======== Input data

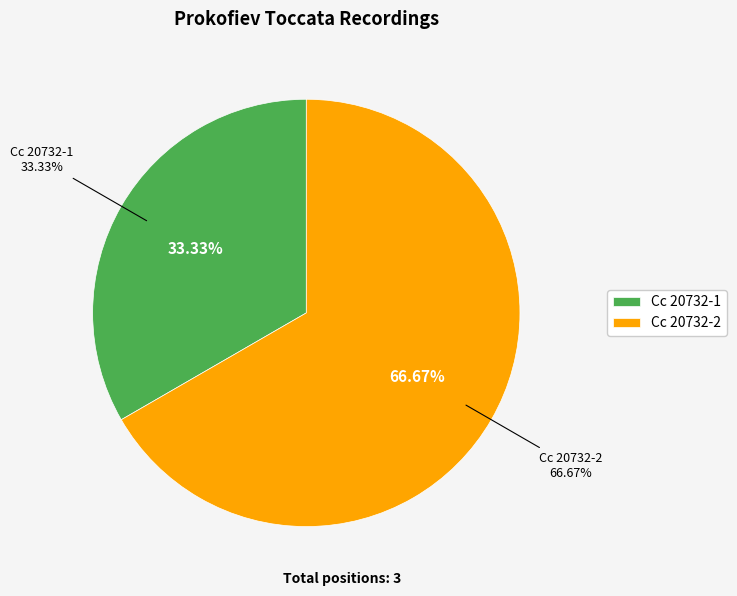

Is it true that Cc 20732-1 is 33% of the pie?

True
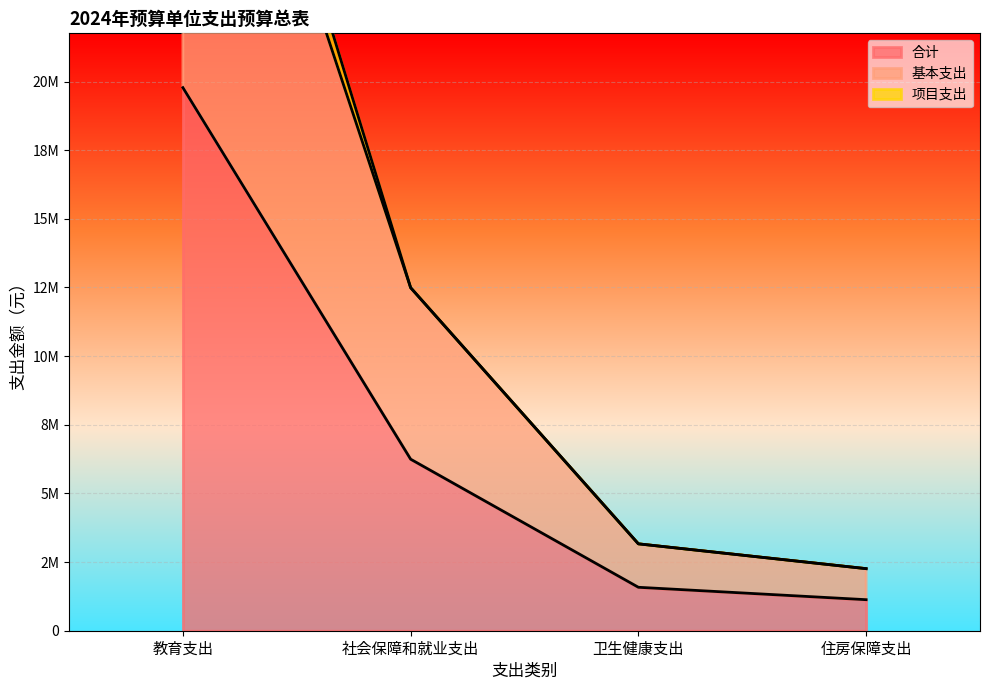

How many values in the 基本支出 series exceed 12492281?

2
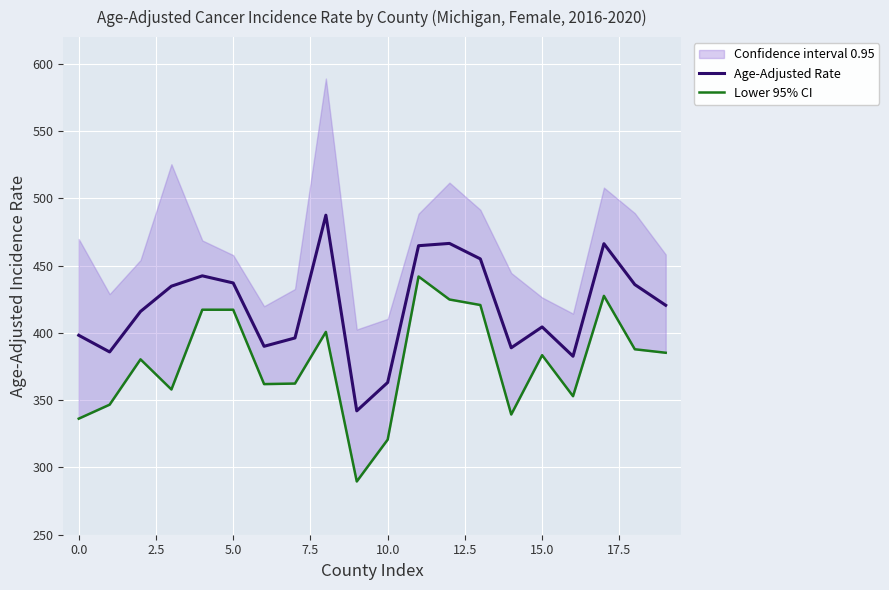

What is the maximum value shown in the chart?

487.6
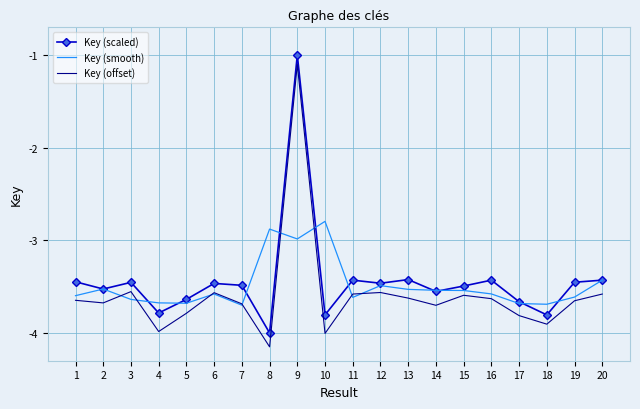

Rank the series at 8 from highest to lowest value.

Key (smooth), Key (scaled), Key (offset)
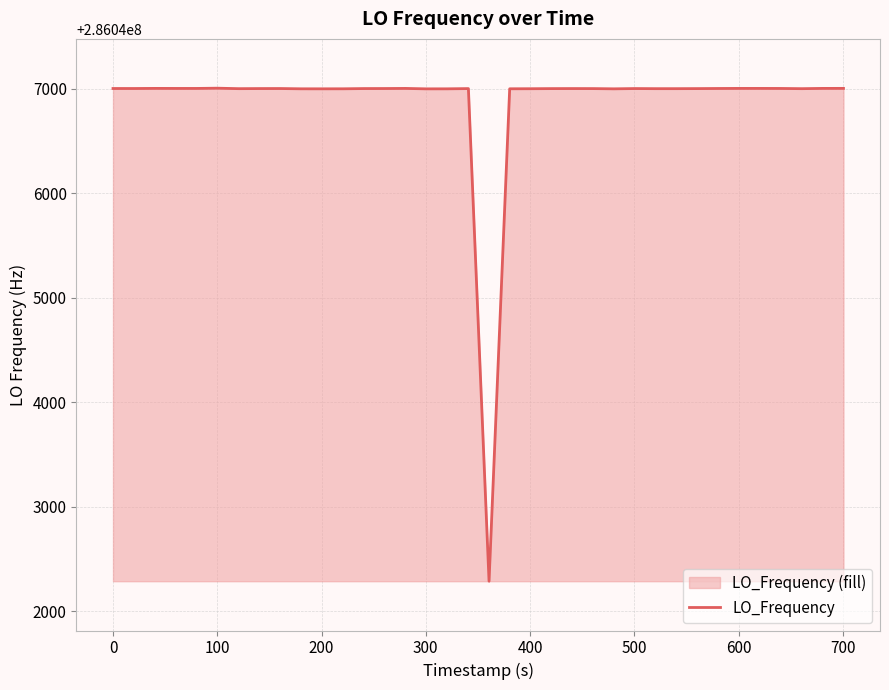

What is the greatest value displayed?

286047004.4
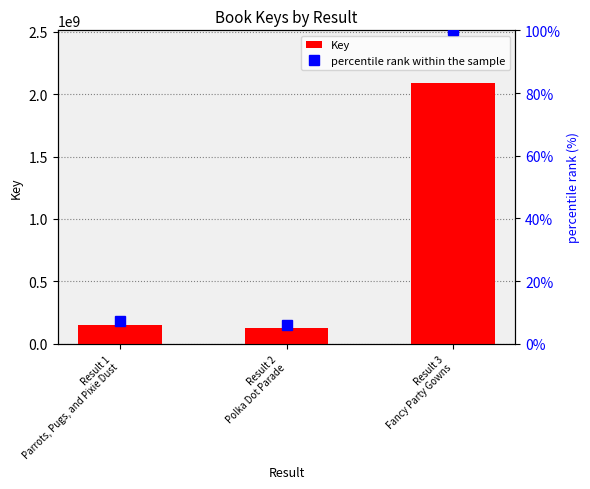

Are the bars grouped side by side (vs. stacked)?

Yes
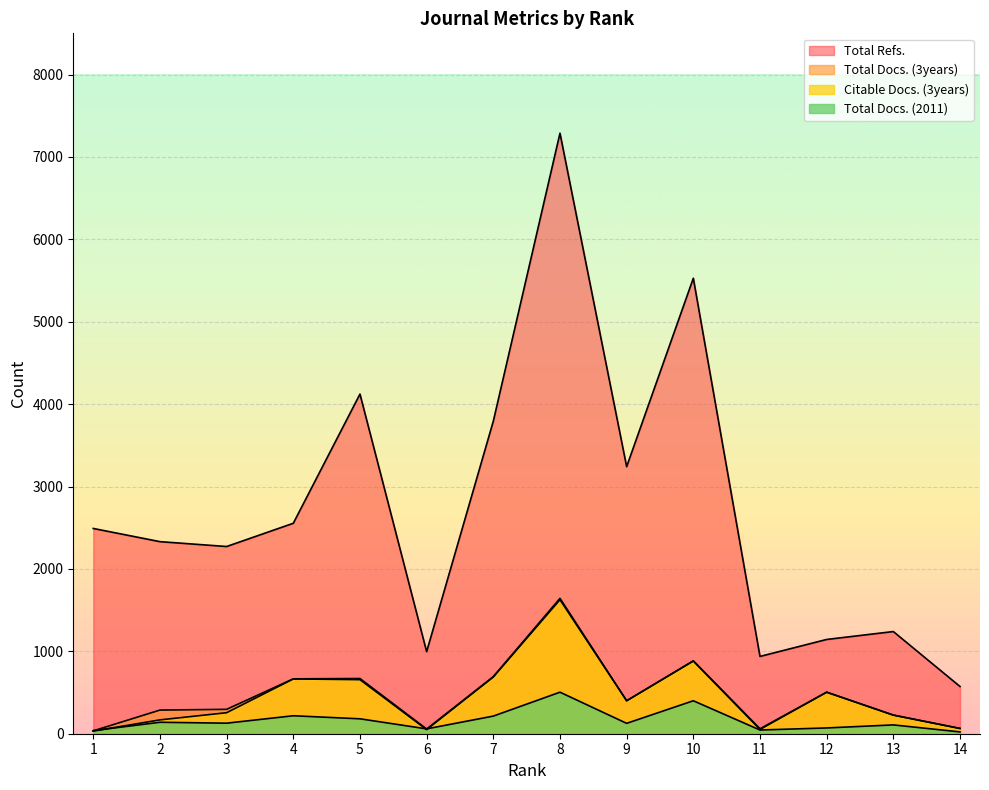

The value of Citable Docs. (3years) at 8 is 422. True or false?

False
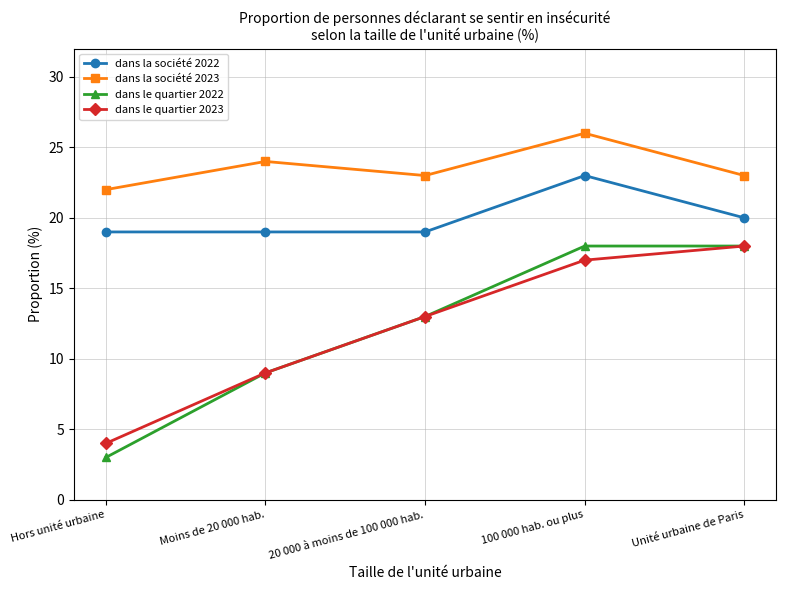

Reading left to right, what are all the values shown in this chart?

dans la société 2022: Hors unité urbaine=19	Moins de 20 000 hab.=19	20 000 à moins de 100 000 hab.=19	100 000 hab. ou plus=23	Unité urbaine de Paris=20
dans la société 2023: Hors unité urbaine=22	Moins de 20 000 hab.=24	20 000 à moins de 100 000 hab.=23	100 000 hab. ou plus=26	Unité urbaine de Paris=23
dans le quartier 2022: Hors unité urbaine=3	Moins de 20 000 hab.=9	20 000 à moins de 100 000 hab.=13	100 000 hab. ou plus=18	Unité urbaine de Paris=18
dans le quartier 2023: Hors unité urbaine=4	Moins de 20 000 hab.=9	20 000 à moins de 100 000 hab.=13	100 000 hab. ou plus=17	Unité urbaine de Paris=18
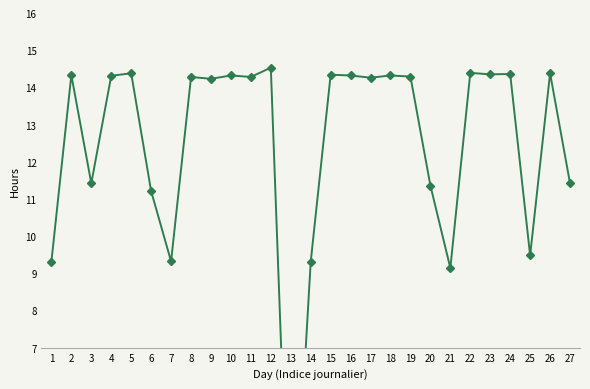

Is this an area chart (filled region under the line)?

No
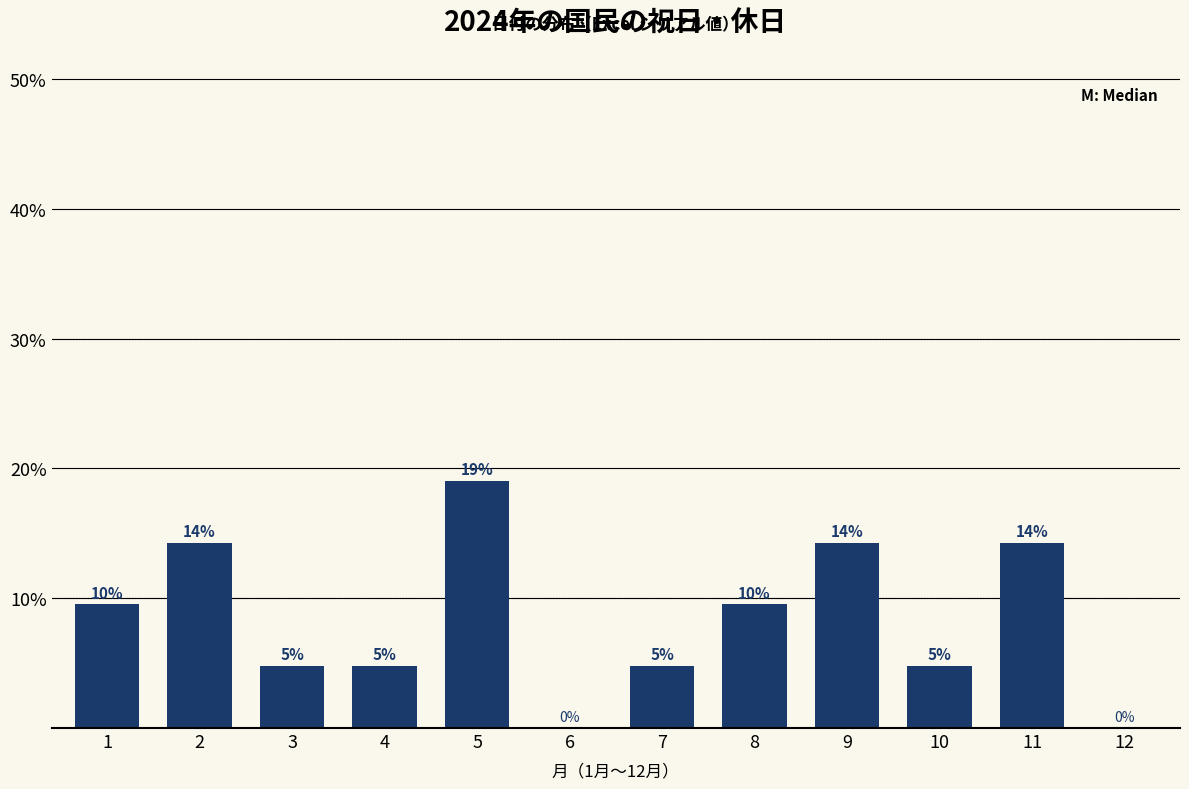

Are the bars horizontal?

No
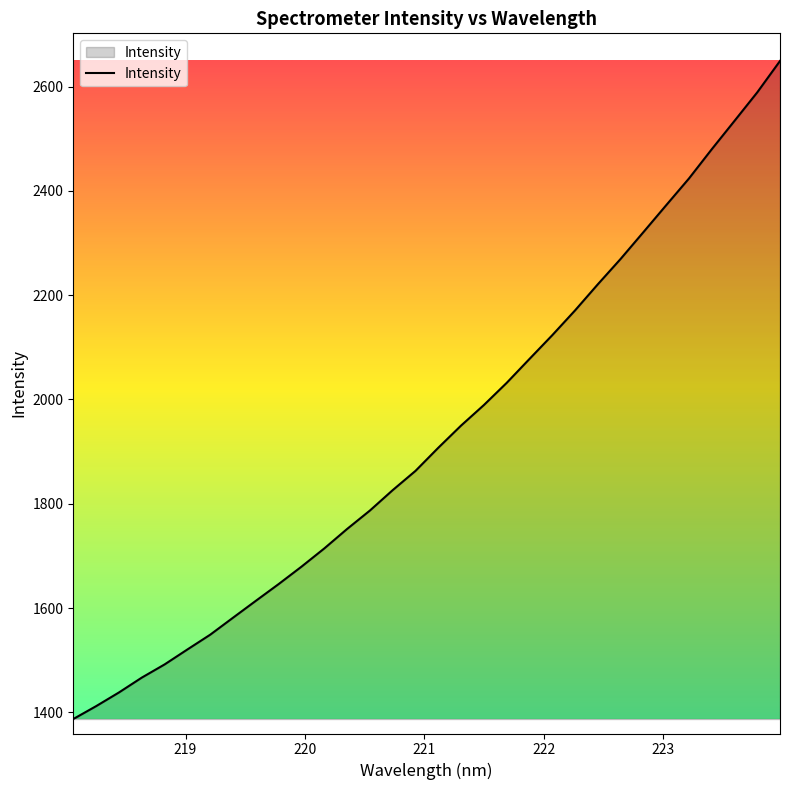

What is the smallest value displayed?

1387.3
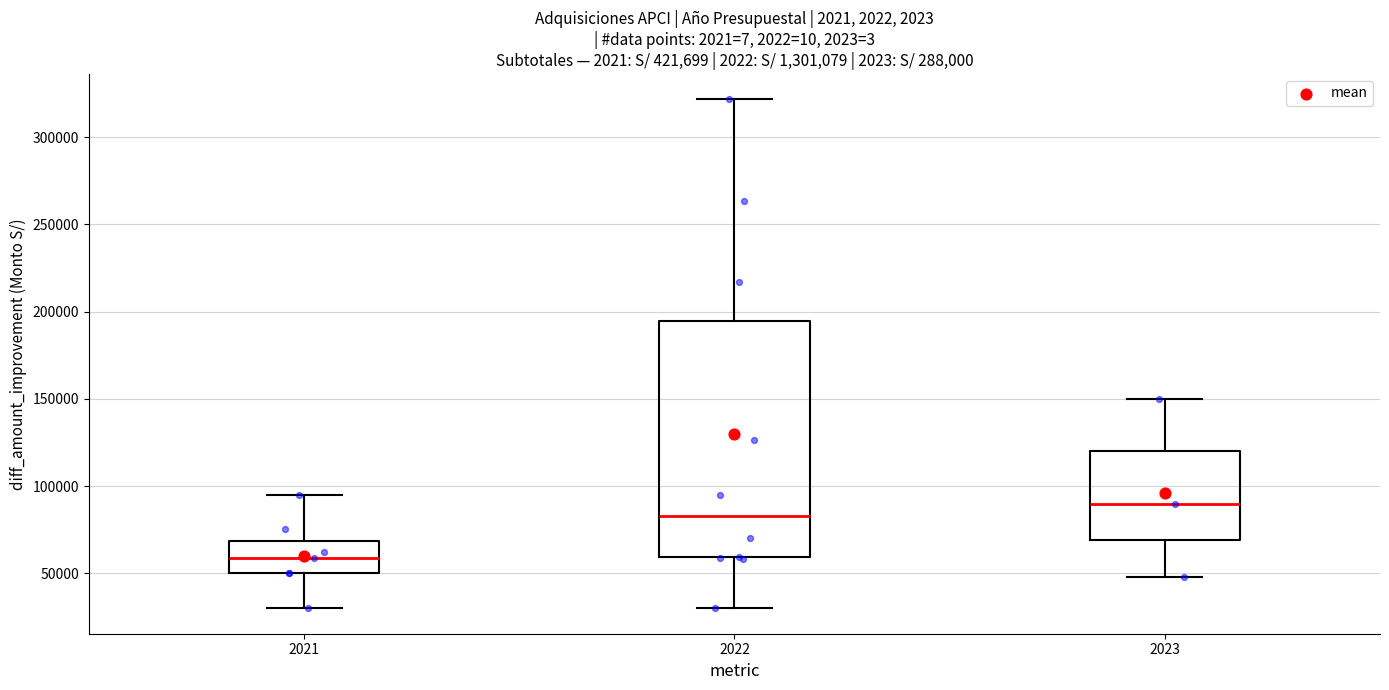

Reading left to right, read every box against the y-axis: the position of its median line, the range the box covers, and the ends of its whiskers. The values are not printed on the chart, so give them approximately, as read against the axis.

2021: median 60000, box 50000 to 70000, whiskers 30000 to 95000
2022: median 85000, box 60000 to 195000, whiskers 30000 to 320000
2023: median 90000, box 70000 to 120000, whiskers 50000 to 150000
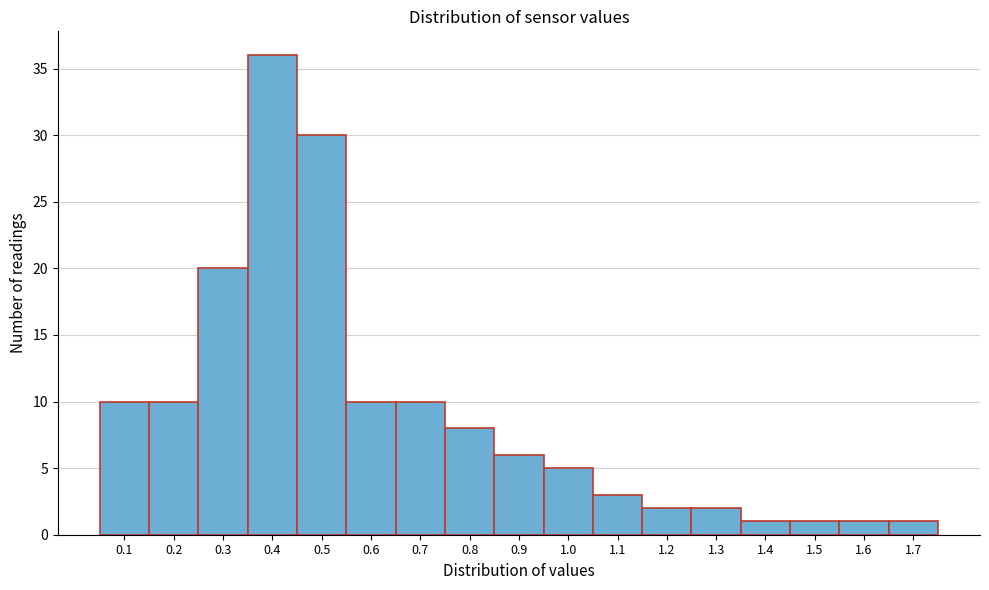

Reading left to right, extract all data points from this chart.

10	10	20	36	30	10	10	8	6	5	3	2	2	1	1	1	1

================

List every line of the records above that contains the word "Moins".

dans la société 2022: Hors unité urbaine=19	Moins de 20 000 hab.=19	20 000 à moins de 100 000 hab.=19	100 000 hab. ou plus=23	Unité urbaine de Paris=20
dans la société 2023: Hors unité urbaine=22	Moins de 20 000 hab.=24	20 000 à moins de 100 000 hab.=23	100 000 hab. ou plus=26	Unité urbaine de Paris=23
dans le quartier 2022: Hors unité urbaine=3	Moins de 20 000 hab.=9	20 000 à moins de 100 000 hab.=13	100 000 hab. ou plus=18	Unité urbaine de Paris=18
dans le quartier 2023: Hors unité urbaine=4	Moins de 20 000 hab.=9	20 000 à moins de 100 000 hab.=13	100 000 hab. ou plus=17	Unité urbaine de Paris=18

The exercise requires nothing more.